40年間、100万人以上を診療してきた老舗医院に、後継者として消化器内科のエキスパートが副院長に就任
はじめに、医師を志したきっかけをお聞かせください
私の家は、祖父母、父が大阪市内で開業医をしており、父の背中を見ながら育つ中で、漠然とですが「将来はぼくも医師になりたいな」と思っていました。でも、実は紆余曲折あって、一旦は別の職業に就いたんです。26歳のときに思うところがあり、やはり医師を目指そうと一念発起して、山梨大学医学部に入学しました。
河野副院長が消化器内科を専攻された理由と、副院長に就任するまでのご経歴を教えてください。
大学卒業後は、大阪市立大学(現・大阪公立大学)医学部で2年間研修を受けました。当初は、私の実父と同じ「リウマチ膠原病内科」を専門にしようかと考えていたのですが、研修2年目のときに消化器内科で内視鏡カメラを扱ってから、その性能や技術の虜になってしまったんです。早期胃癌の内視鏡手術(ESD)、胆膵内視鏡(ERCP)の手技なども学ぶうちに専門性を極めたくなり、同大学の消化器内科に入局しました。

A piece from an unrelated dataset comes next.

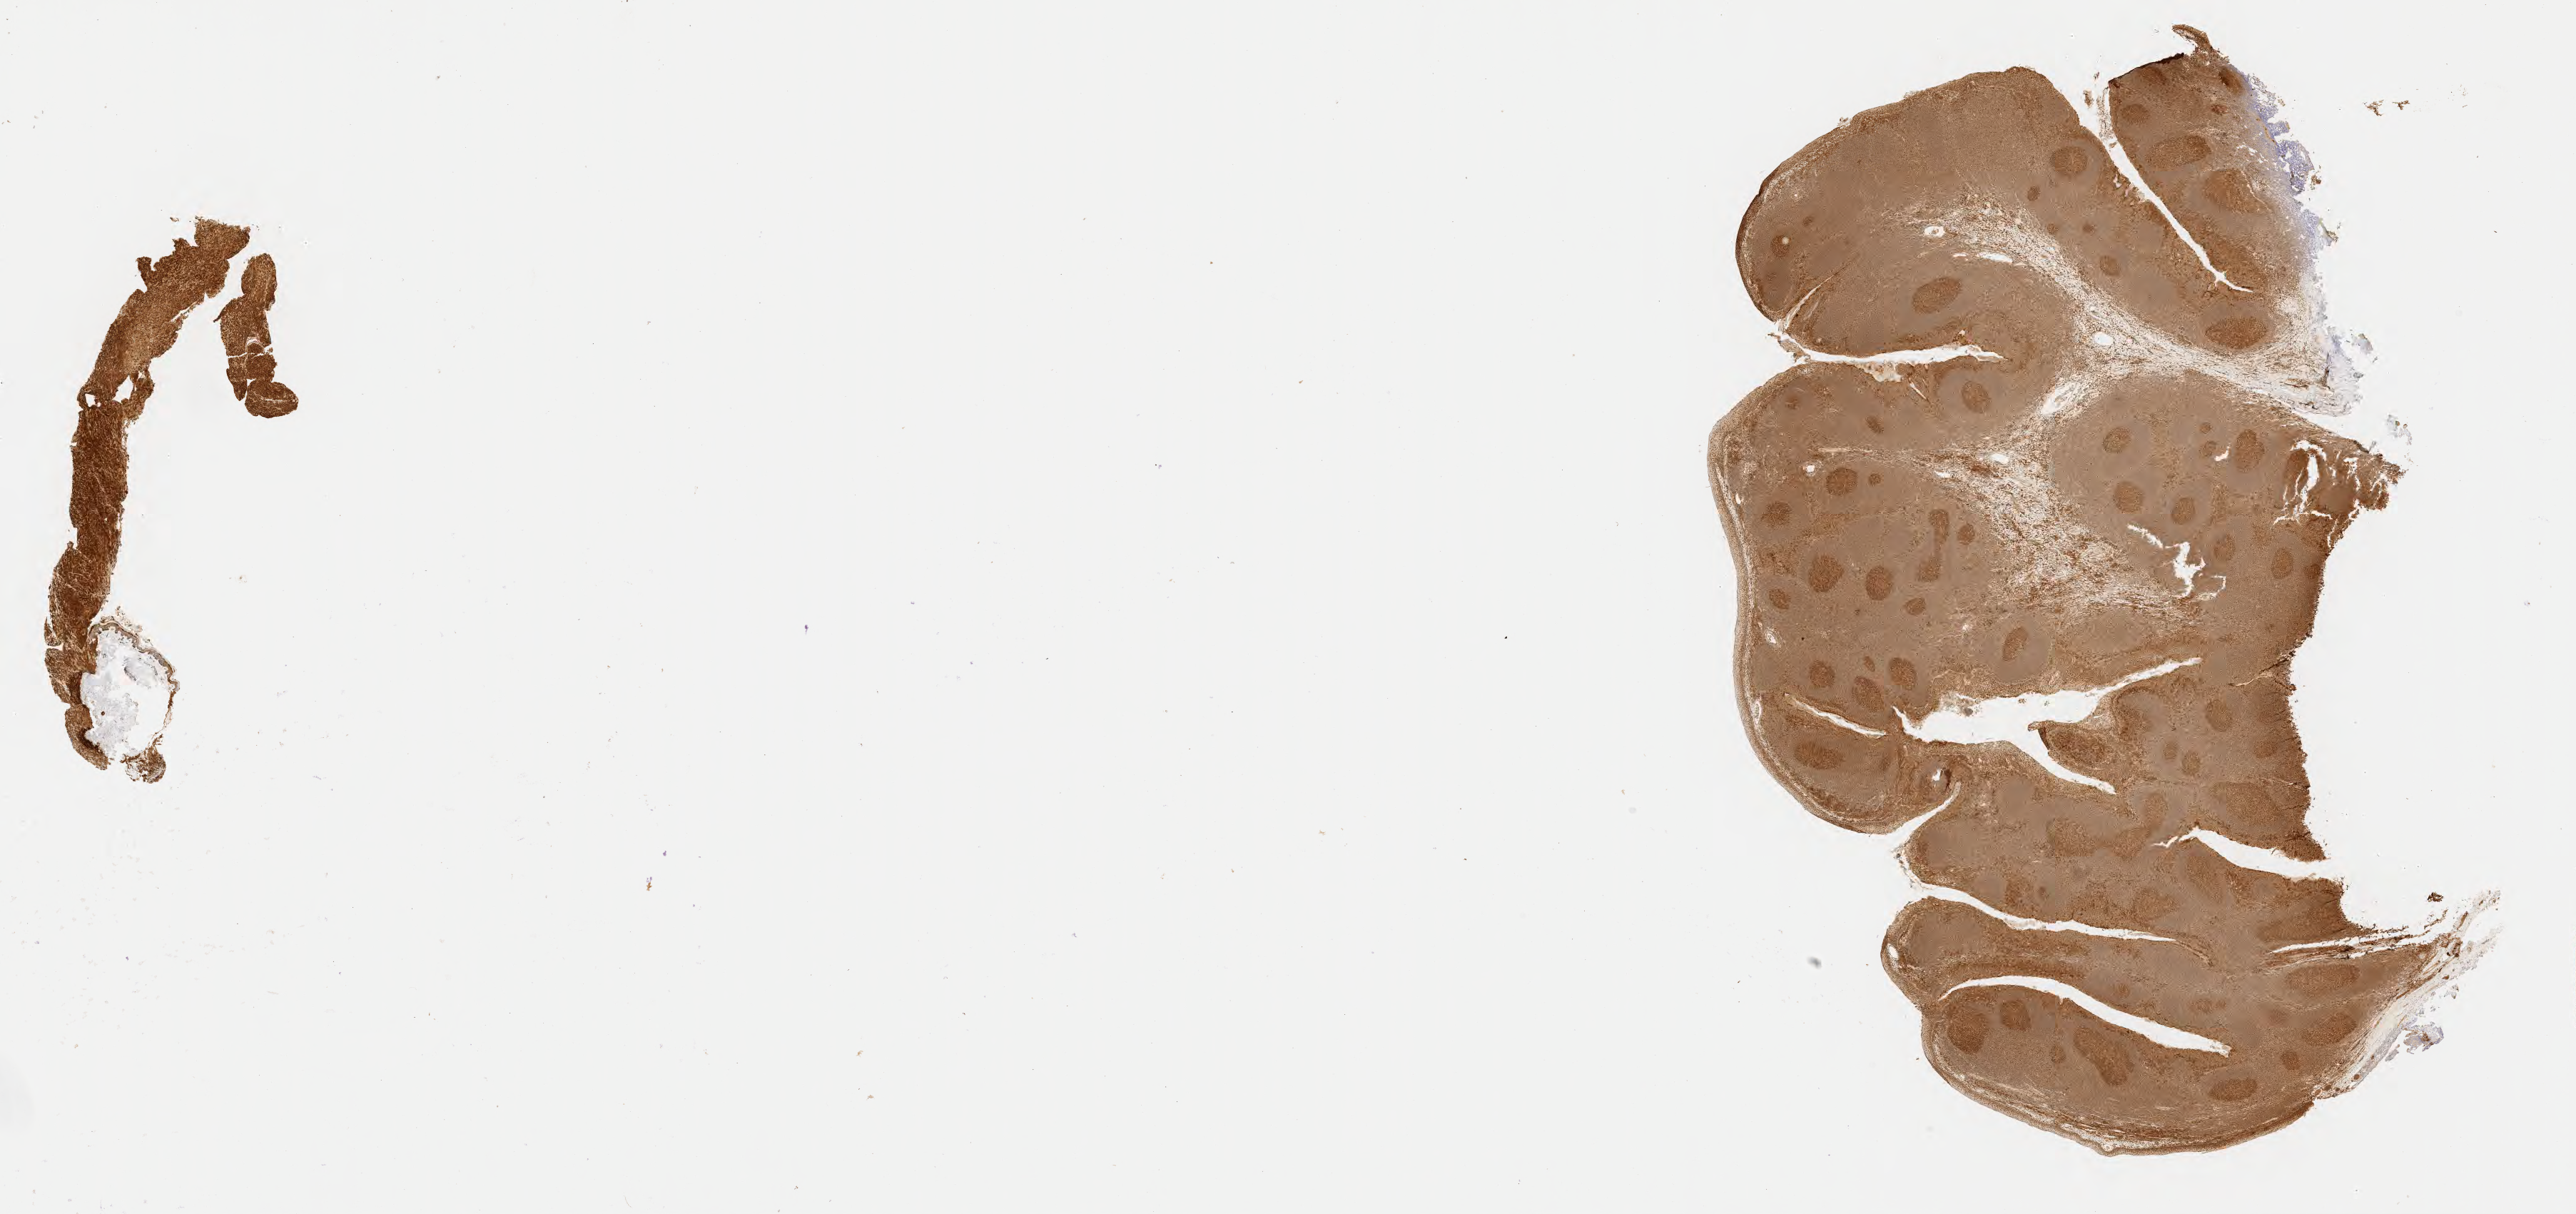
Immunohistochemistry (IHC) whole-slide image stained for BCL6, shown as a low-resolution overview of the whole scanned area (about 29.2 x 13.8 mm), tumor tissue. Patient: female, 43 years old.
Histologic diagnosis: Diffuse large B-cell lymphoma, NOS.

研修後には、同大学医学部附属病院やその関連病院、国内留学で大阪国際がんセンターに勤務し、胃がんや大腸がん、咽頭がん、食道がん、大腸がん、十二指腸がんといった消化器がんすべての診断と内視鏡治療に携わってきました。その中で、非常に高い技術が求められるESD(内視鏡的粘膜下層剥離術)も数多く経験してきましたし、大阪国際がんセンターでは、咽頭がんや喉頭がんを発見するための世界初のリアルタイム診断AIの研究開発にも携わりました。
一方で、いずれは開業医になるつもりでしたので、大阪国際がんセンターに勤務する前に勤めていた東住吉森本病院という地域中核病院での勤務も続け、救急患者への対応と、高血圧などの生活習慣病や風邪、アレルギーといった内科全般の診療についても臨床経験を積んできました。
先端医療にも携わってこられた河野先生が、いずみ医院に入職されたのは、どのような経緯があったのでしょうか?
勤務医時代は、とにかく忙しく、これまで家族と過ごす時間もほとんど持てずに来てしまったんです。そろそろ、少し時間にゆとりを持ちながら地域医療に貢献していきたいと考え始めていたときに、妻の実家のいずみ医院が代替わりを考えているというので、良い機会だなと思い、2023年7月から副院長として入職しました。
現在は、いずみ医院の診療に加えて、後進育成のために大阪公立大学医学部附属病院勤務や東住吉森本病院、私の実家のクリニックの診療も掛け持ちで続けておりますが、いずれは完全に引き継いで、開業医として地域医療を担っていきたいと考えています。